DexFlow: A Unified Approach for Dexterous Hand Pose Retargeting and Interaction
Xiaoyi Lin, Kunpeng Yao, Lixin Xu, Xueqiang Wang, Xuetao Li, Yuchen Wang, Miao Li
TL;DR
This work tackles the challenge of transferring human dexterous hand motions to robotic hands by integrating human motion priors with a contact-aware optimization pipeline. The authors propose a hierarchical, three-stage framework that combines global pose initialization, two-stage pose refinement with a differential temporal constraint, and frame-level contact maps to refine hand-object interactions. A dual-threshold contact extraction with temporal smoothing, together with sequential finger optimization, yields more realistic grasps and dramatically reduces interpenetration artifacts.

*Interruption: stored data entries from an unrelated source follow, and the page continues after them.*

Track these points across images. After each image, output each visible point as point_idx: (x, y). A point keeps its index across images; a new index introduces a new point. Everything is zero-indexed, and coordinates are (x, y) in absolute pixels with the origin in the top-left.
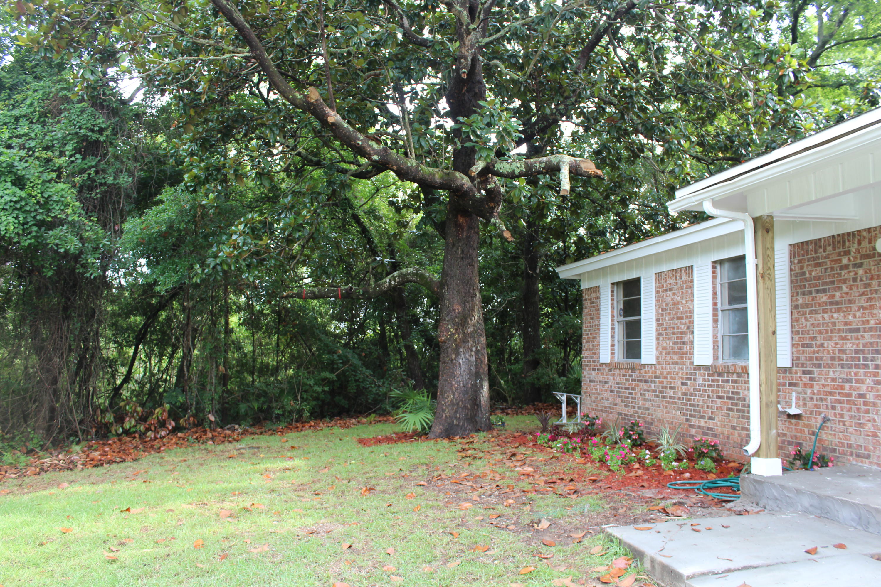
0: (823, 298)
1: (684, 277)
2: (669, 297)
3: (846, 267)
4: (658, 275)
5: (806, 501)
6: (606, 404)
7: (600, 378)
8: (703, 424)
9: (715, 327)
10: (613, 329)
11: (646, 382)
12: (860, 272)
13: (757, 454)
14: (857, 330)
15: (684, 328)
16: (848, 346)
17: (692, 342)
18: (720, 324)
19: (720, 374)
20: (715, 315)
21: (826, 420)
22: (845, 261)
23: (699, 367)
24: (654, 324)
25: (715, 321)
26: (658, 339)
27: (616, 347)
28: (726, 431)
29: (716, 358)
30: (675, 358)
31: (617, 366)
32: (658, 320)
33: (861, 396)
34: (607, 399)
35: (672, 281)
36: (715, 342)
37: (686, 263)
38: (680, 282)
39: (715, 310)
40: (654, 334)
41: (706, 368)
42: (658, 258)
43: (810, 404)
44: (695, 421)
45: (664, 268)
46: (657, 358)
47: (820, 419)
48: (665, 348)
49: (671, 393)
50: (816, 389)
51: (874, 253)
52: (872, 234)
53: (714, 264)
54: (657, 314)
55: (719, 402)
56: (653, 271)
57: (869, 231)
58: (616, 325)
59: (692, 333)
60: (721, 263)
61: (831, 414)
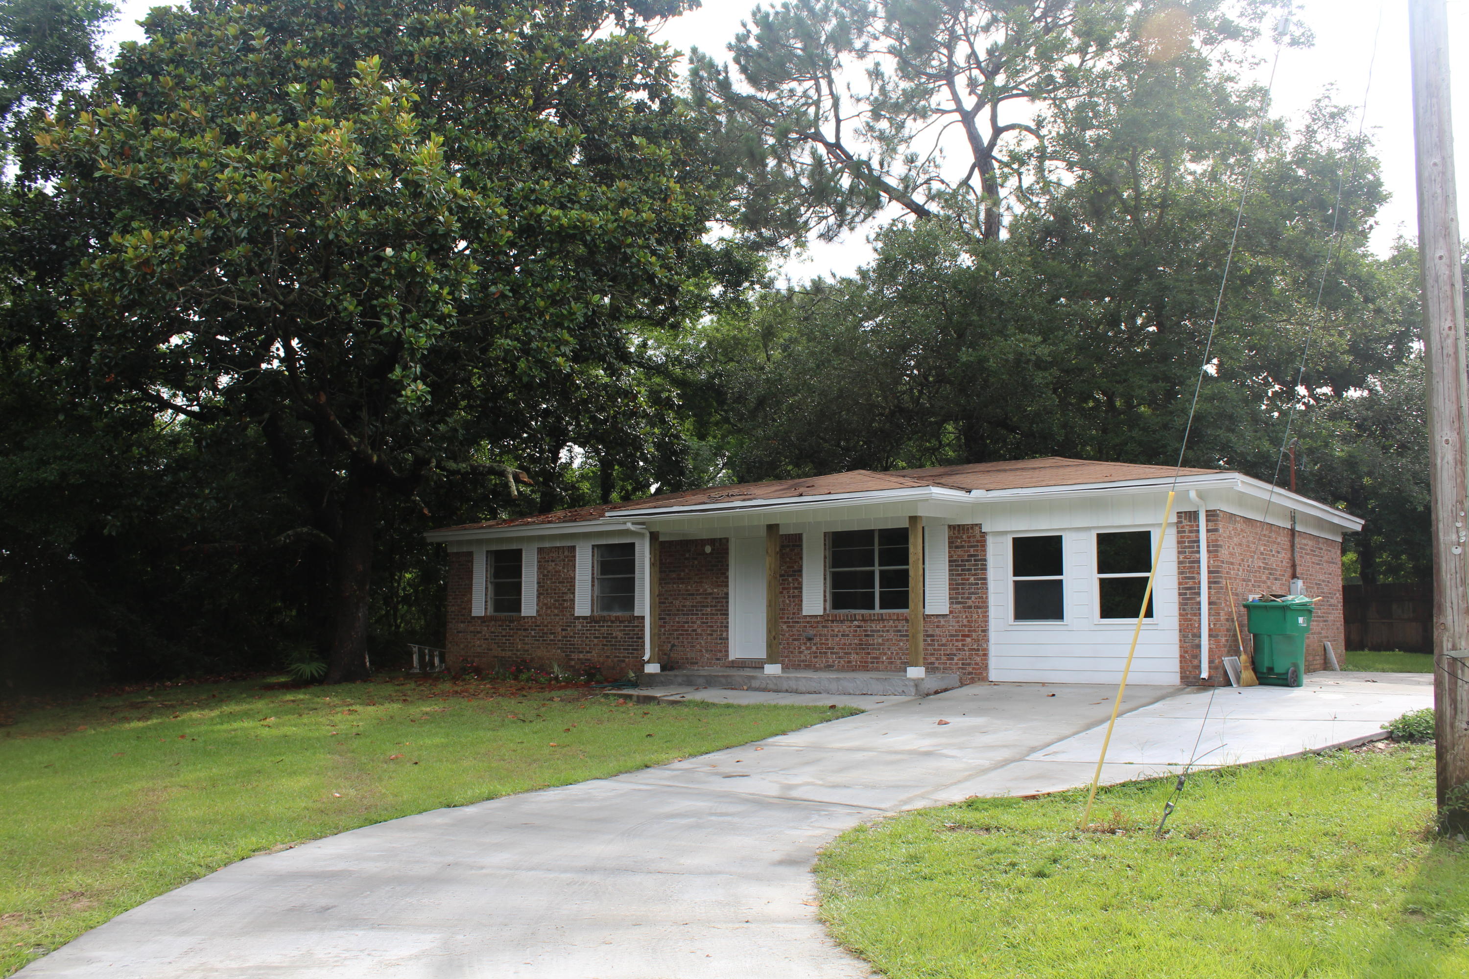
0: (674, 575)
1: (566, 553)
2: (551, 566)
3: (687, 559)
4: (540, 550)
5: (680, 680)
6: (479, 650)
7: (472, 629)
8: (581, 656)
9: (593, 590)
10: (486, 588)
11: (525, 630)
12: (696, 562)
13: (648, 662)
14: (692, 595)
15: (565, 590)
16: (688, 603)
17: (573, 601)
18: (596, 588)
19: (596, 622)
20: (593, 581)
21: (673, 646)
22: (687, 556)
23: (578, 618)
24: (536, 586)
25: (593, 586)
26: (538, 597)
27: (489, 603)
28: (601, 660)
29: (592, 611)
30: (556, 611)
31: (492, 618)
32: (538, 583)
33: (695, 630)
34: (480, 646)
35: (555, 555)
36: (592, 600)
37: (569, 543)
38: (562, 557)
39: (593, 578)
40: (536, 593)
41: (585, 618)
42: (541, 538)
43: (663, 637)
44: (574, 656)
45: (547, 545)
46: (538, 611)
47: (669, 646)
48: (546, 604)
49: (552, 637)
50: (667, 628)
51: (704, 553)
52: (703, 542)
53: (593, 546)
54: (538, 579)
55: (596, 641)
56: (536, 545)
57: (702, 540)
58: (489, 586)
59: (574, 593)
60: (598, 546)
61: (676, 642)
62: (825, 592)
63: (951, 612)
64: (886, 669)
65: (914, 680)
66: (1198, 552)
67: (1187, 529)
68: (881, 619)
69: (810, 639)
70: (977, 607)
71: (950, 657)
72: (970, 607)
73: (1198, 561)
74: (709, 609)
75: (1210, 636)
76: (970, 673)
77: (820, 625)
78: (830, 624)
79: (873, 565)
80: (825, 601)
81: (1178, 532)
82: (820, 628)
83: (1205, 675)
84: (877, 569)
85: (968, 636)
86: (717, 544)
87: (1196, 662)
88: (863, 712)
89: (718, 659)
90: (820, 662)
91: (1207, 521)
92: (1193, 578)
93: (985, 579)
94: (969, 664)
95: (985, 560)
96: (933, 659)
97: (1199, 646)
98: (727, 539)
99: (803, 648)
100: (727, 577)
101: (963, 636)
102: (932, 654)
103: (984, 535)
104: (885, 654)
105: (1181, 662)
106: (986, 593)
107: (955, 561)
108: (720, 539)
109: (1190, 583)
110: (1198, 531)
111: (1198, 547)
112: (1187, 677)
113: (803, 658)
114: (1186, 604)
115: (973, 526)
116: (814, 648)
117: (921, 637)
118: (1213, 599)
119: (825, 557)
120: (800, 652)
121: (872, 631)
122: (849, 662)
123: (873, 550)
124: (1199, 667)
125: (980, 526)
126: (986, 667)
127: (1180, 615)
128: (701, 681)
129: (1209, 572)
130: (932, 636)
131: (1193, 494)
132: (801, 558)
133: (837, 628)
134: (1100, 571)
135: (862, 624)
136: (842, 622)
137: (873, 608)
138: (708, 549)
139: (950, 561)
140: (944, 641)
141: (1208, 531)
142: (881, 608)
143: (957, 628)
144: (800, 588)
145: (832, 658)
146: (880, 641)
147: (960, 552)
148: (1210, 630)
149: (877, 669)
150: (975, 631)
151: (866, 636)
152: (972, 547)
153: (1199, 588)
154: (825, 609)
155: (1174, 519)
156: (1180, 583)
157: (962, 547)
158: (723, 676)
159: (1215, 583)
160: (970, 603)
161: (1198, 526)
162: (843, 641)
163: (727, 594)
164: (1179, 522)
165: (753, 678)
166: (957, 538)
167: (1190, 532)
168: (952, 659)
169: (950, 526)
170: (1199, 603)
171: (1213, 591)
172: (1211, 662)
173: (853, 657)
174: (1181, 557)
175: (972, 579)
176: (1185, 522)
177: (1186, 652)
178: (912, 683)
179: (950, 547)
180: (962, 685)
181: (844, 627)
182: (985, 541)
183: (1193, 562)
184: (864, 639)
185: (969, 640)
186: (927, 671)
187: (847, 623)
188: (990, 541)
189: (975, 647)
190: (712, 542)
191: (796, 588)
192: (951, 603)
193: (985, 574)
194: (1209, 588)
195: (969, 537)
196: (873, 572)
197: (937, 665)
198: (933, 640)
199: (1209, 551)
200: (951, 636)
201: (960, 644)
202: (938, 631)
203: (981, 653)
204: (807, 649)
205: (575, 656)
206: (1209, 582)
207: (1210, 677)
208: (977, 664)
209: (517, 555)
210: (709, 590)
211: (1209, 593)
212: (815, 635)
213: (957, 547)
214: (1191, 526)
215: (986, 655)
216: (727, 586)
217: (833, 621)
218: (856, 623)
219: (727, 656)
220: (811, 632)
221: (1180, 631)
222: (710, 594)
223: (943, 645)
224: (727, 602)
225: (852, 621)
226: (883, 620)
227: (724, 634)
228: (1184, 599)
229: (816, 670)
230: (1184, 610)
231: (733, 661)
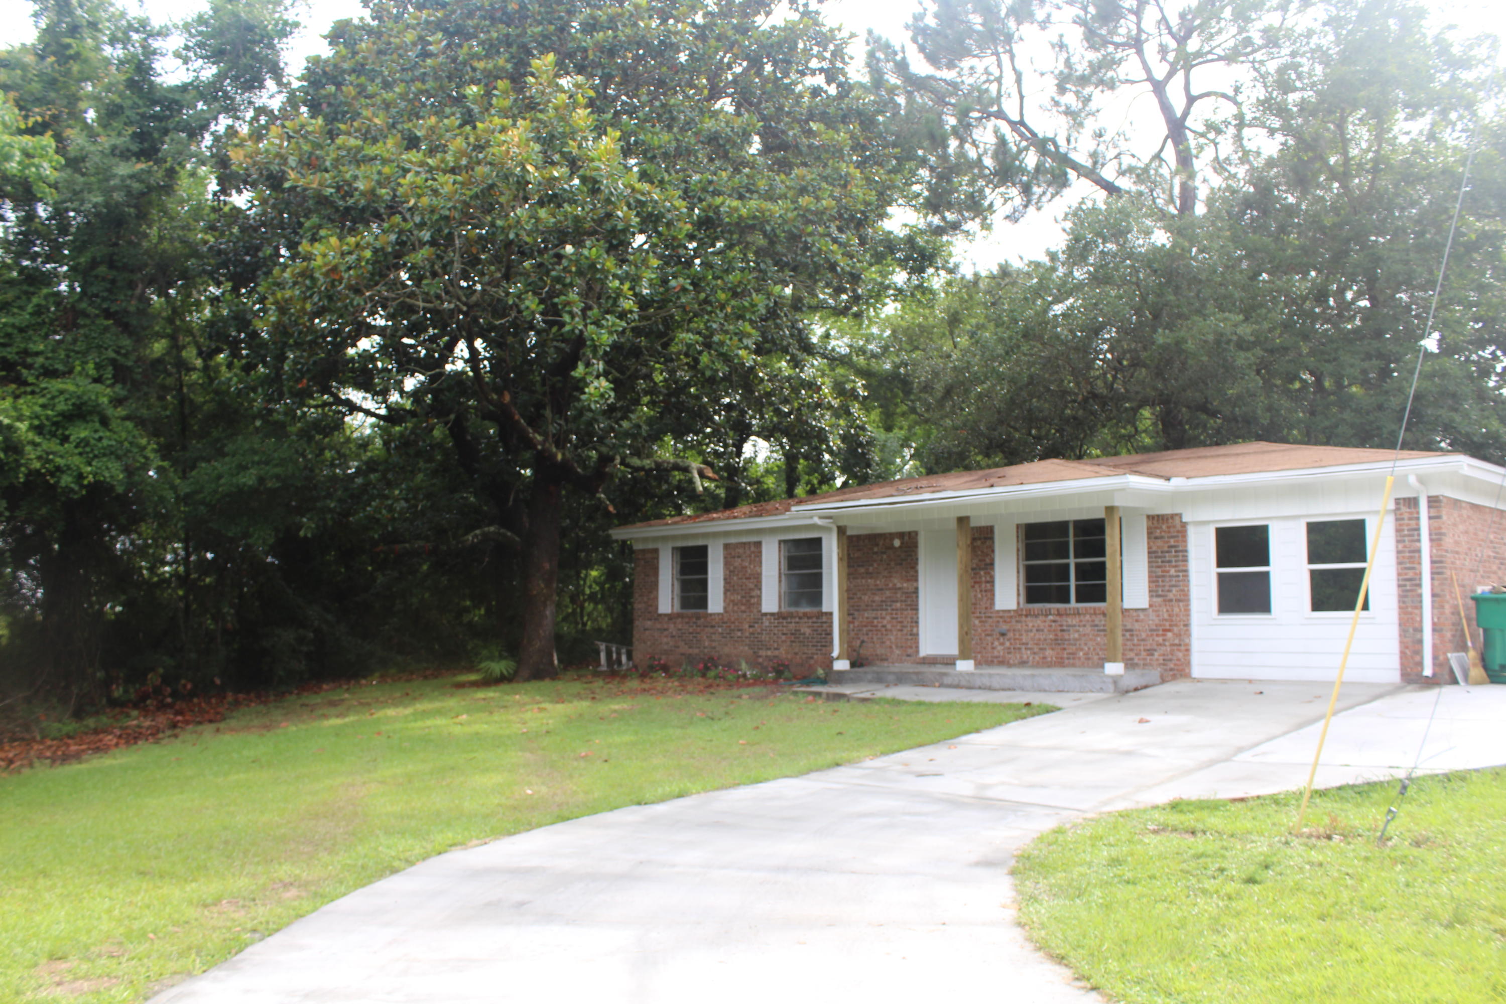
0: (862, 570)
1: (752, 549)
2: (737, 562)
3: (876, 553)
4: (727, 546)
5: (870, 677)
6: (665, 647)
7: (658, 626)
8: (769, 653)
9: (780, 586)
10: (673, 585)
11: (713, 627)
12: (885, 556)
13: (838, 658)
14: (881, 590)
15: (751, 586)
16: (877, 598)
17: (760, 597)
18: (783, 584)
19: (784, 618)
20: (780, 577)
21: (863, 642)
22: (876, 549)
23: (766, 614)
24: (722, 583)
25: (780, 581)
26: (725, 593)
27: (676, 600)
28: (789, 656)
29: (780, 607)
30: (743, 608)
31: (679, 615)
32: (725, 579)
33: (884, 626)
34: (667, 643)
35: (741, 551)
36: (780, 596)
37: (755, 539)
38: (748, 552)
39: (780, 574)
40: (722, 590)
41: (772, 614)
42: (727, 534)
43: (852, 634)
44: (761, 653)
45: (733, 540)
46: (725, 608)
47: (858, 642)
48: (733, 601)
49: (739, 634)
50: (856, 624)
51: (892, 547)
52: (892, 536)
53: (780, 542)
54: (725, 575)
55: (784, 637)
56: (721, 542)
57: (890, 534)
58: (676, 583)
59: (760, 589)
60: (785, 542)
61: (865, 638)
62: (1018, 585)
63: (1151, 606)
64: (1083, 665)
65: (1112, 677)
66: (1419, 541)
67: (1406, 516)
68: (1077, 613)
69: (1003, 635)
70: (1178, 600)
71: (1150, 652)
72: (1171, 600)
73: (1419, 551)
74: (898, 605)
75: (1434, 630)
76: (1171, 670)
77: (1013, 620)
78: (1024, 618)
79: (1067, 557)
80: (1018, 595)
81: (1397, 520)
82: (1014, 622)
83: (1428, 672)
84: (1072, 561)
85: (1169, 630)
86: (906, 538)
87: (1417, 658)
88: (1059, 709)
89: (908, 656)
90: (1014, 658)
91: (1429, 507)
92: (1413, 568)
93: (1186, 571)
94: (1171, 660)
95: (1186, 551)
96: (1131, 655)
97: (1420, 642)
98: (916, 533)
99: (996, 643)
100: (917, 572)
101: (1165, 630)
102: (1131, 650)
103: (1184, 525)
104: (1082, 650)
105: (1401, 658)
106: (1188, 586)
107: (1155, 552)
108: (910, 533)
109: (1410, 574)
110: (1418, 519)
111: (1419, 535)
112: (1408, 675)
113: (996, 653)
114: (1406, 596)
115: (1173, 516)
116: (1008, 644)
117: (1119, 632)
118: (1437, 591)
119: (1018, 550)
120: (993, 648)
121: (1068, 626)
122: (1044, 658)
123: (1067, 543)
124: (1420, 664)
125: (1180, 516)
126: (1188, 664)
127: (1400, 608)
128: (891, 678)
129: (1432, 562)
130: (1131, 630)
131: (1412, 479)
132: (993, 551)
133: (1031, 622)
134: (1312, 559)
135: (1058, 618)
136: (1036, 616)
137: (1067, 601)
138: (897, 543)
139: (1149, 553)
140: (1144, 635)
141: (1430, 518)
142: (1078, 600)
143: (1157, 622)
144: (992, 582)
145: (1026, 654)
146: (1076, 635)
147: (1159, 543)
148: (1434, 624)
149: (1074, 665)
150: (1176, 625)
151: (1062, 631)
152: (1172, 537)
153: (1420, 579)
154: (1018, 603)
155: (1392, 506)
156: (1399, 574)
157: (1162, 537)
158: (915, 673)
159: (1438, 573)
160: (1171, 596)
161: (1418, 513)
162: (1037, 637)
163: (917, 589)
164: (1397, 509)
165: (945, 674)
166: (1156, 528)
167: (1410, 519)
168: (1152, 655)
169: (1148, 517)
170: (1420, 596)
171: (1436, 583)
172: (1435, 658)
173: (1049, 653)
174: (1400, 546)
175: (1172, 572)
176: (1404, 509)
177: (1407, 647)
178: (1110, 680)
179: (1149, 538)
180: (1163, 681)
181: (1039, 622)
182: (1186, 531)
183: (1413, 551)
184: (1060, 634)
185: (1169, 634)
186: (1127, 667)
187: (1042, 618)
188: (1191, 532)
189: (1177, 641)
190: (901, 535)
191: (987, 582)
192: (1151, 596)
193: (1186, 566)
194: (1432, 579)
195: (1169, 527)
196: (1067, 566)
197: (1136, 661)
198: (1132, 635)
199: (1431, 540)
200: (1151, 630)
201: (1160, 639)
202: (1137, 626)
203: (1183, 648)
204: (1002, 644)
205: (763, 653)
206: (1432, 573)
207: (1434, 675)
208: (1178, 660)
209: (702, 551)
210: (899, 585)
211: (1432, 585)
212: (1009, 630)
213: (1156, 538)
214: (1411, 513)
215: (1188, 650)
216: (916, 580)
217: (1026, 616)
218: (1051, 617)
219: (917, 652)
220: (1004, 627)
221: (1400, 625)
222: (900, 589)
223: (1143, 640)
224: (917, 597)
225: (1047, 615)
226: (1079, 614)
227: (915, 630)
228: (1404, 591)
229: (1010, 665)
230: (1404, 602)
231: (924, 658)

The method is demonstrated on a large-scale dataset of 292k grasp frames (50 YCB objects) and shows a 7.5× improvement in semantic success rate over prior retargeting approaches, with favorable metrics in contact quality and physical plausibility. Overall, the approach provides a practical, data-efficient pathway to generate high-fidelity hand-object interaction data for dexterous robotic manipulation.
Abstract
Despite advances in hand-object interaction modeling, generating realistic dexterous manipulation data for robotic hands remains a challenge. Retargeting methods often suffer from low accuracy and fail to account for hand-object interactions, leading to artifacts like interpenetration. Generative methods, lacking human hand priors, produce limited and unnatural poses. We propose a data transformation pipeline that combines human hand and object data from multiple sources for high-precision retargeting. Our approach uses a differential loss constraint to ensure temporal consistency and generates contact maps to refine hand-object interactions. Experiments show our method significantly improves pose accuracy, naturalness, and diversity, providing a robust solution for hand-object interaction modeling.